- Problem description:
Can you reproduce every line of the items below word for word, leaving the pictures out of your answer?

=== Information supplied ===

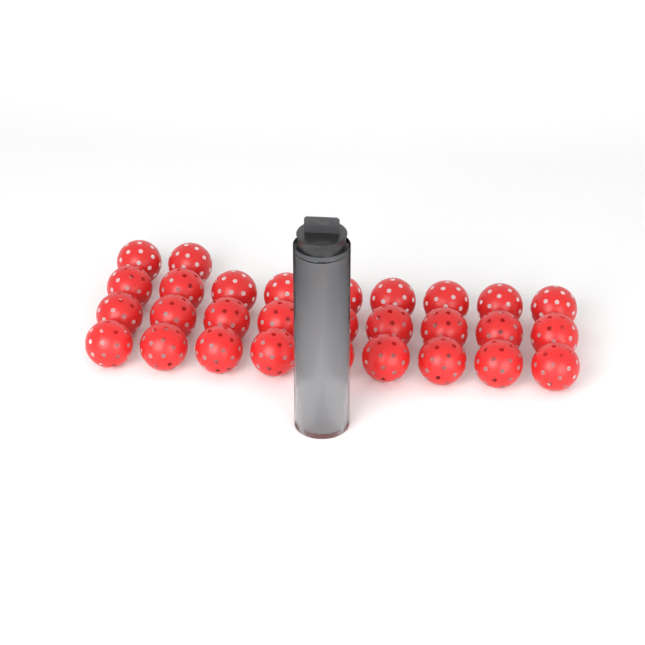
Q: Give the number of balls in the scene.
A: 33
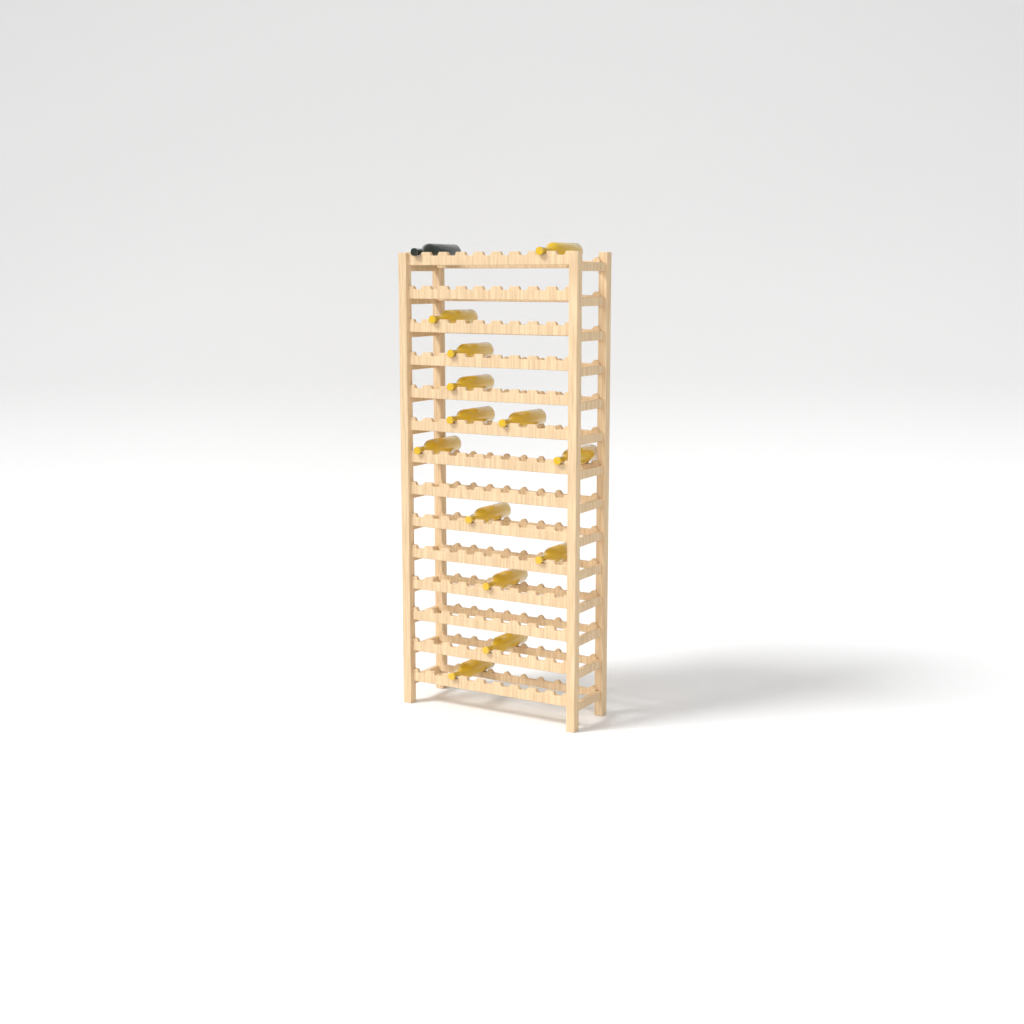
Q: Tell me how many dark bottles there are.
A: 1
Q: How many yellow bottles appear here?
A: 13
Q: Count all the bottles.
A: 14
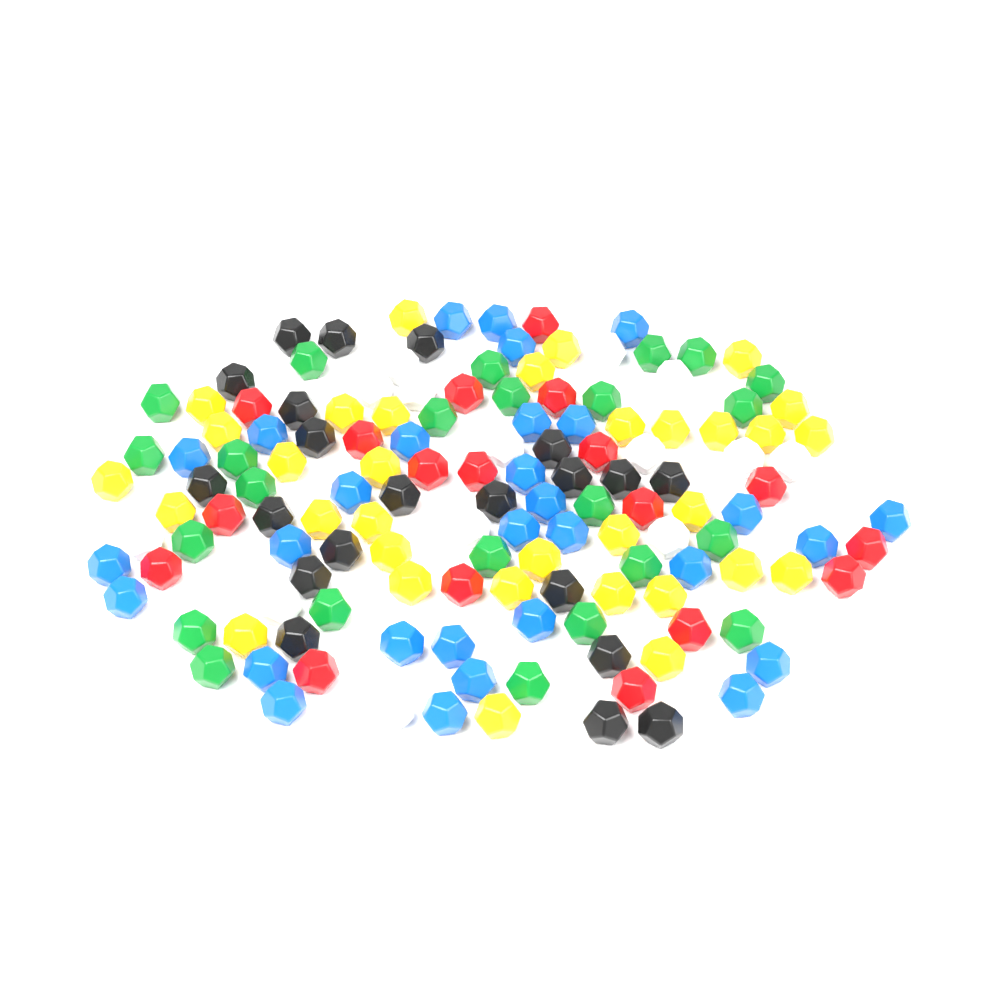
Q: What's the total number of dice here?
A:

===

- The answer:
Q: Give the number of balls in the scene.
A: 33
Q: Tell me how many dark bottles there are.
A: 1
Q: How many yellow bottles appear here?
A: 13
Q: Count all the bottles.
A: 14
Q: What's the total number of dice here?
A:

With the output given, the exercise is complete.